__TASK TO COMPLETE__
From the line with "X3060683Y4343359D01*" through the final line below, restate each line word for word and return nothing else.

☆ ☆ ☆

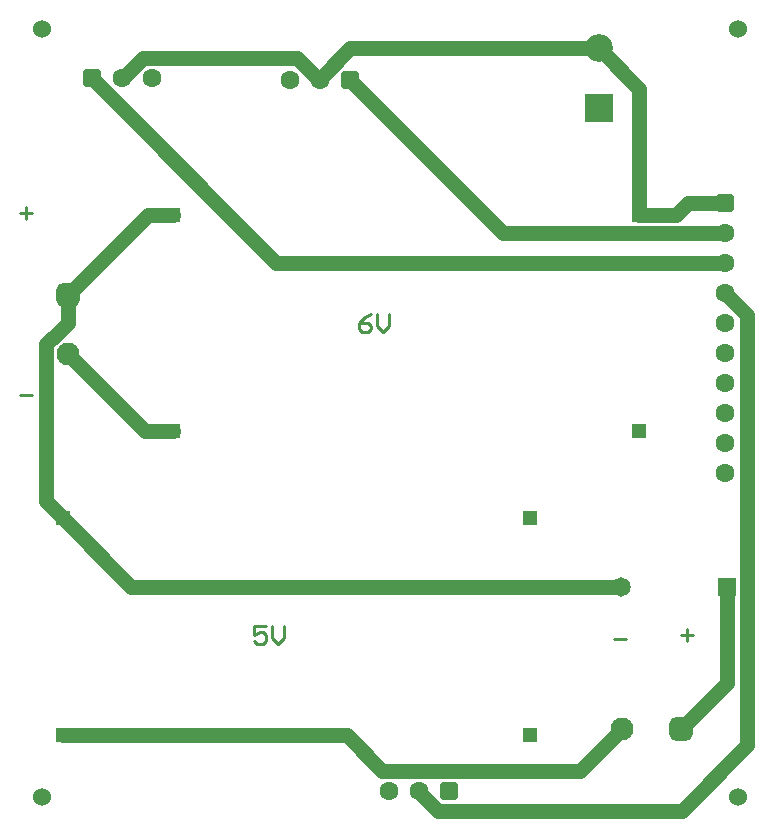
<source format=gbr>
%TF.GenerationSoftware,Altium Limited,Altium Designer,24.10.1 (45)*%
G04 Layer_Physical_Order=1*
G04 Layer_Color=255*
%FSLAX45Y45*%
%MOMM*%
%TF.SameCoordinates,1B4FBE81-C601-4199-8564-D531C79600A2*%
%TF.FilePolarity,Positive*%
%TF.FileFunction,Copper,L1,Top,Signal*%
%TF.Part,Single*%
G01*
G75*
%TA.AperFunction,Conductor*%
%ADD10C,1.27000*%
%TA.AperFunction,NonConductor*%
%ADD11C,0.25400*%
%TA.AperFunction,WasherPad*%
%ADD12C,1.52400*%
%TA.AperFunction,ComponentPad*%
%ADD13C,1.60000*%
G04:AMPARAMS|DCode=14|XSize=1.6mm|YSize=1.6mm|CornerRadius=0.4mm|HoleSize=0mm|Usage=FLASHONLY|Rotation=270.000|XOffset=0mm|YOffset=0mm|HoleType=Round|Shape=RoundedRectangle|*
%AMROUNDEDRECTD14*
21,1,1.60000,0.80000,0,0,270.0*
21,1,0.80000,1.60000,0,0,270.0*
1,1,0.80000,-0.40000,-0.40000*
1,1,0.80000,-0.40000,0.40000*
1,1,0.80000,0.40000,0.40000*
1,1,0.80000,0.40000,-0.40000*
%
%ADD14ROUNDEDRECTD14*%
%ADD15R,1.24000X1.24000*%
%ADD16C,1.95000*%
G04:AMPARAMS|DCode=17|XSize=1.95mm|YSize=1.95mm|CornerRadius=0.4875mm|HoleSize=0mm|Usage=FLASHONLY|Rotation=180.000|XOffset=0mm|YOffset=0mm|HoleType=Round|Shape=RoundedRectangle|*
%AMROUNDEDRECTD17*
21,1,1.95000,0.97500,0,0,180.0*
21,1,0.97500,1.95000,0,0,180.0*
1,1,0.97500,-0.48750,0.48750*
1,1,0.97500,0.48750,0.48750*
1,1,0.97500,0.48750,-0.48750*
1,1,0.97500,-0.48750,-0.48750*
%
%ADD17ROUNDEDRECTD17*%
G04:AMPARAMS|DCode=18|XSize=1.95mm|YSize=1.95mm|CornerRadius=0.4875mm|HoleSize=0mm|Usage=FLASHONLY|Rotation=270.000|XOffset=0mm|YOffset=0mm|HoleType=Round|Shape=RoundedRectangle|*
%AMROUNDEDRECTD18*
21,1,1.95000,0.97500,0,0,270.0*
21,1,0.97500,1.95000,0,0,270.0*
1,1,0.97500,-0.48750,-0.48750*
1,1,0.97500,-0.48750,0.48750*
1,1,0.97500,0.48750,0.48750*
1,1,0.97500,0.48750,-0.48750*
%
%ADD18ROUNDEDRECTD18*%
G04:AMPARAMS|DCode=19|XSize=1.6mm|YSize=1.6mm|CornerRadius=0.4mm|HoleSize=0mm|Usage=FLASHONLY|Rotation=180.000|XOffset=0mm|YOffset=0mm|HoleType=Round|Shape=RoundedRectangle|*
%AMROUNDEDRECTD19*
21,1,1.60000,0.80000,0,0,180.0*
21,1,0.80000,1.60000,0,0,180.0*
1,1,0.80000,-0.40000,0.40000*
1,1,0.80000,0.40000,0.40000*
1,1,0.80000,0.40000,-0.40000*
1,1,0.80000,-0.40000,-0.40000*
%
%ADD19ROUNDEDRECTD19*%
%ADD20R,2.35000X2.35000*%
%ADD21C,2.35000*%
%ADD22R,1.65000X1.65000*%
%ADD23C,1.65000*%
D10*
X6108700Y4543255D02*
X6298300Y4353655D01*
Y717391D02*
Y4353655D01*
X3678508Y161300D02*
X5742209D01*
X6298300Y717391D01*
X6126900Y1241400D02*
Y2057400D01*
X5736399Y850900D02*
X6126900Y1241400D01*
X3207514Y499400D02*
X4884900D01*
X5236400Y850900D01*
X2933700Y6350000D02*
X4229100Y5054600D01*
X6108700D01*
Y4543255D02*
Y4546600D01*
X3517900Y321908D02*
X3678508Y161300D01*
X3517900Y321908D02*
Y330200D01*
X2311400Y4800600D02*
X6108700D01*
X749300Y6362700D02*
X2311400Y4800600D01*
X5695950Y5207000D02*
X5797550Y5308600D01*
X6108700D01*
X5384800Y5207000D02*
X5695950D01*
X5384800D02*
Y6273800D01*
X5041900Y6616700D02*
X5384800Y6273800D01*
X2938108Y6616700D02*
X5041900D01*
X2679700Y6350000D02*
Y6358292D01*
X2938108Y6616700D01*
X2670770Y6350000D02*
X2679700D01*
X2489170Y6531600D02*
X2670770Y6350000D01*
X1181130Y6531600D02*
X2489170D01*
X1012230Y6362700D02*
X1181130Y6531600D01*
X1003300Y6362700D02*
X1012230D01*
X2906814Y800100D02*
X3207514Y499400D01*
X505460Y800100D02*
X2906814D01*
X359700Y4107110D02*
X468891Y4216301D01*
X359700Y2779740D02*
Y4107110D01*
Y2779740D02*
X505460Y2633980D01*
X546100Y4290696D02*
Y4529899D01*
X471705Y4216301D02*
X546100Y4290696D01*
X468891Y4216301D02*
X471705D01*
X546100Y4529899D02*
X1223200Y5207000D01*
X1432560D01*
X1202880Y3373120D02*
X1432560D01*
X546100Y4029901D02*
X1202880Y3373120D01*
X1082040Y2057400D02*
X5226900D01*
X505460Y2633980D02*
X1082040Y2057400D01*
D11*
X139700Y3683000D02*
X241267D01*
X5740400Y1650983D02*
X5841967D01*
X5791183Y1701767D02*
Y1600200D01*
X5168900Y1612900D02*
X5270467D01*
X139700Y5219683D02*
X241267D01*
X190483Y5270467D02*
Y5168900D01*
X3111467Y4368751D02*
X3060683Y4343359D01*
X3009900Y4292575D01*
Y4241792D01*
X3035292Y4216400D01*
X3086075D01*
X3111467Y4241792D01*
Y4267183D01*
X3086075Y4292575D01*
X3009900D01*
X3162251Y4368751D02*
Y4267183D01*
X3213034Y4216400D01*
X3263818Y4267183D01*
Y4368751D01*
X2222467Y1727151D02*
X2120900D01*
Y1650975D01*
X2171683Y1676367D01*
X2197075D01*
X2222467Y1650975D01*
Y1600192D01*
X2197075Y1574800D01*
X2146292D01*
X2120900Y1600192D01*
X2273251Y1727151D02*
Y1625583D01*
X2324034Y1574800D01*
X2374818Y1625583D01*
Y1727151D01*
D12*
X330200Y279400D02*
D03*
X6223000D02*
D03*
X330200Y6781800D02*
D03*
X6223000D02*
D03*
D13*
X6108700Y3530600D02*
D03*
Y3784600D02*
D03*
Y4292600D02*
D03*
Y4800600D02*
D03*
Y5054600D02*
D03*
Y4546600D02*
D03*
Y4038600D02*
D03*
Y3276600D02*
D03*
Y3022600D02*
D03*
X3517900Y330200D02*
D03*
X3263900D02*
D03*
X2425700Y6350000D02*
D03*
X2679700D02*
D03*
X1257300Y6362700D02*
D03*
X1003300D02*
D03*
D14*
X6108700Y5308600D02*
D03*
D15*
X4457700Y800100D02*
D03*
X505460Y2633980D02*
D03*
Y800100D02*
D03*
X1432560Y5207000D02*
D03*
Y3373120D02*
D03*
X4457700Y2633980D02*
D03*
X5384800Y3373120D02*
D03*
Y5207000D02*
D03*
D16*
X5236400Y850900D02*
D03*
X546100Y4029901D02*
D03*
D17*
X5736399Y850900D02*
D03*
D18*
X546100Y4529899D02*
D03*
D19*
X3771900Y330200D02*
D03*
X2933700Y6350000D02*
D03*
X749300Y6362700D02*
D03*
D20*
X5041900Y6108700D02*
D03*
D21*
Y6616700D02*
D03*
D22*
X6126900Y2057400D02*
D03*
D23*
X5226900D02*
D03*
%TF.MD5,6db61f03b83f2dd56373bcb2e5f9c080*%
M02*

</source>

☆ ☆ ☆

__ANSWER TO THIS PROBLEM__
X3060683Y4343359D01*
X3009900Y4292575D01*
Y4241792D01*
X3035292Y4216400D01*
X3086075D01*
X3111467Y4241792D01*
Y4267183D01*
X3086075Y4292575D01*
X3009900D01*
X3162251Y4368751D02*
Y4267183D01*
X3213034Y4216400D01*
X3263818Y4267183D01*
Y4368751D01*
X2222467Y1727151D02*
X2120900D01*
Y1650975D01*
X2171683Y1676367D01*
X2197075D01*
X2222467Y1650975D01*
Y1600192D01*
X2197075Y1574800D01*
X2146292D01*
X2120900Y1600192D01*
X2273251Y1727151D02*
Y1625583D01*
X2324034Y1574800D01*
X2374818Y1625583D01*
Y1727151D01*
D12*
X330200Y279400D02*
D03*
X6223000D02*
D03*
X330200Y6781800D02*
D03*
X6223000D02*
D03*
D13*
X6108700Y3530600D02*
D03*
Y3784600D02*
D03*
Y4292600D02*
D03*
Y4800600D02*
D03*
Y5054600D02*
D03*
Y4546600D02*
D03*
Y4038600D02*
D03*
Y3276600D02*
D03*
Y3022600D02*
D03*
X3517900Y330200D02*
D03*
X3263900D02*
D03*
X2425700Y6350000D02*
D03*
X2679700D02*
D03*
X1257300Y6362700D02*
D03*
X1003300D02*
D03*
D14*
X6108700Y5308600D02*
D03*
D15*
X4457700Y800100D02*
D03*
X505460Y2633980D02*
D03*
Y800100D02*
D03*
X1432560Y5207000D02*
D03*
Y3373120D02*
D03*
X4457700Y2633980D02*
D03*
X5384800Y3373120D02*
D03*
Y5207000D02*
D03*
D16*
X5236400Y850900D02*
D03*
X546100Y4029901D02*
D03*
D17*
X5736399Y850900D02*
D03*
D18*
X546100Y4529899D02*
D03*
D19*
X3771900Y330200D02*
D03*
X2933700Y6350000D02*
D03*
X749300Y6362700D02*
D03*
D20*
X5041900Y6108700D02*
D03*
D21*
Y6616700D02*
D03*
D22*
X6126900Y2057400D02*
D03*
D23*
X5226900D02*
D03*
%TF.MD5,6db61f03b83f2dd56373bcb2e5f9c080*%
M02*

</source>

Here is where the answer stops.